About this task » Read the account of protecting Native American burial grounds below, then decide whether each statement agrees with it: (a) the NYS archaeologist and others excavated the site in the late 1950s and early '60s; (b) at the longhouse, Paul spoke often; (c) the governor refused to put Paul and Leon Shenandoah in charge. Answer yes or no for each, and quote the deciding words of the account.

Source extract »
Start of Block
Back in 1996, Chief Waterman and I worked to protect a burial ground from being mined by a construction company. In the late 1950s and early '60s, the NYS archaeologist and others had excavated the site, including "removing" a number of human burials. It was legal at the time to rob graves, so long as they were Native American's.

Paul had worked to protect and repatriate Indian burials as long as I can remember him. Much of the time, he did this alone, or with the assistance of Lee Lyons, Onondaga Faithkeeps Oren Lyon's younger brother. I had known Lee well before I got to know Paul. For at the longhouse, Paul was a quiet man, who only spoke now and then, and always in his native tongue.

By the late 1980s, I worked with Paul on the proposed Native American Graves Protect and Repatriation Act. An article that appeared in the March 1989 edition of National Geographic on the grave robbing on the Stack farm in Kentucky would help get it passed into law. "Relic hunters" had dug up literally hundreds of graves to find burial goods to sell to collectors.

When Paul and Tadodaho Leon Shenandoah went to Kentucky to reinter the remains, the governor asked why Iroquois would be in Kentucky on this case? They showed him the September 1987 National Geographic, and he put the two in charge. Paul told me of a pile of mandibles that was waist-high.
End of Block
[Extracted records]
Start of Block
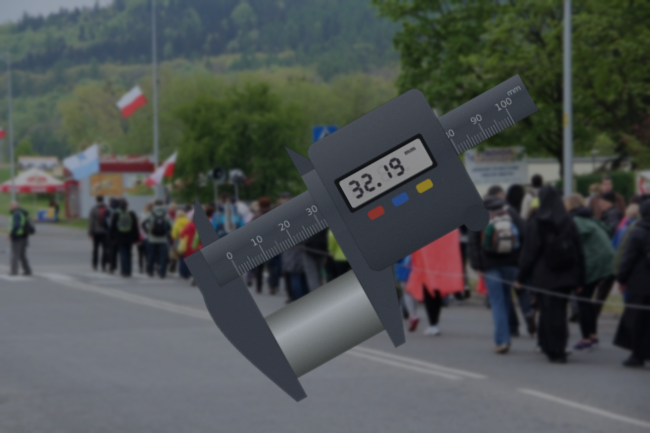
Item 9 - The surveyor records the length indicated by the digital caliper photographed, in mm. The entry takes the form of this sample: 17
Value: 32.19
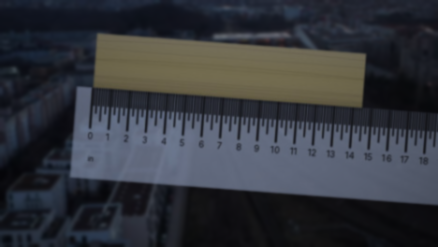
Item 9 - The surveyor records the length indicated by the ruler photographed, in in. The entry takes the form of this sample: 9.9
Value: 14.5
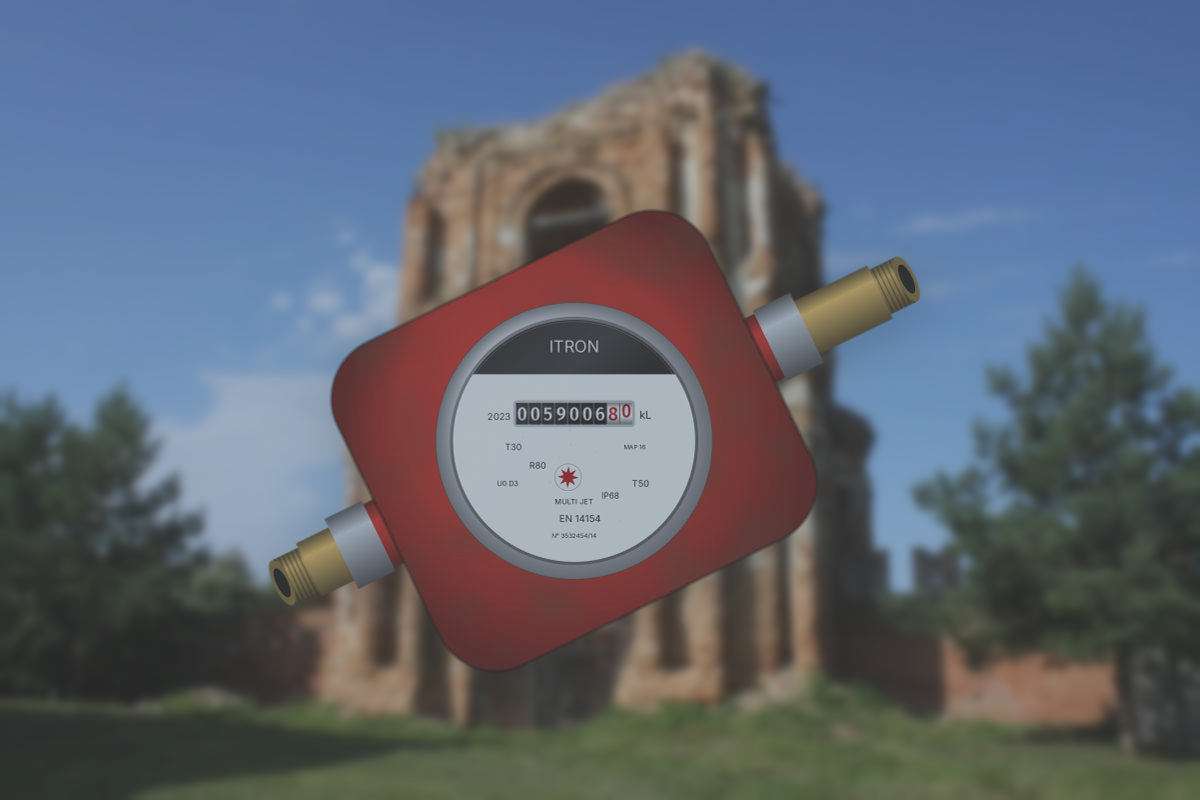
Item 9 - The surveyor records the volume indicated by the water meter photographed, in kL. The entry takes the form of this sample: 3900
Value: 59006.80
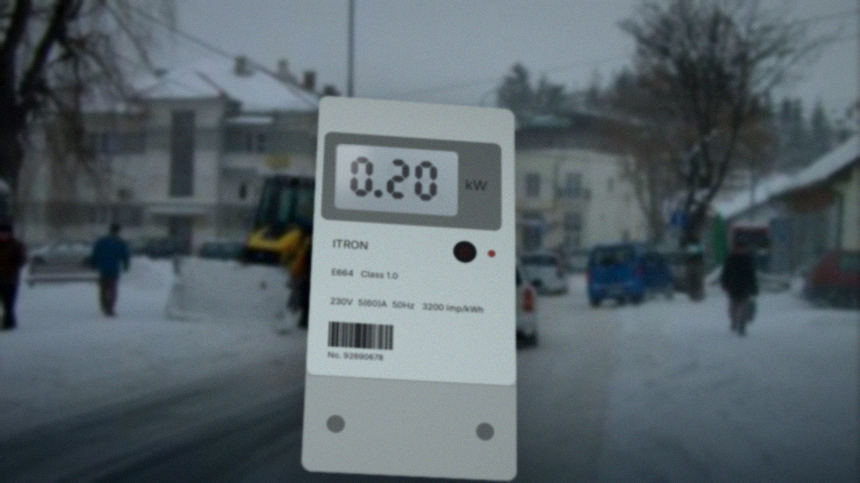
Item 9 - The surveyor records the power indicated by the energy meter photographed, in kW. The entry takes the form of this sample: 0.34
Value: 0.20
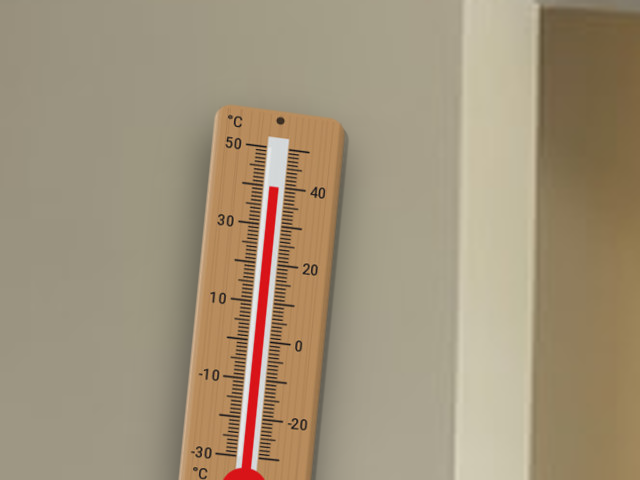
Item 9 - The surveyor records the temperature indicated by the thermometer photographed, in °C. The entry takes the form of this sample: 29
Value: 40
End of Block
Solved problem »
(a) Yes: "In the late 1950s and early '60s, the NYS archaeologist and others had excavated the site"
(b) No: "Paul was a quiet man, who only spoke now and then, and always in his native tongue."
(c) No: "he put the two in charge."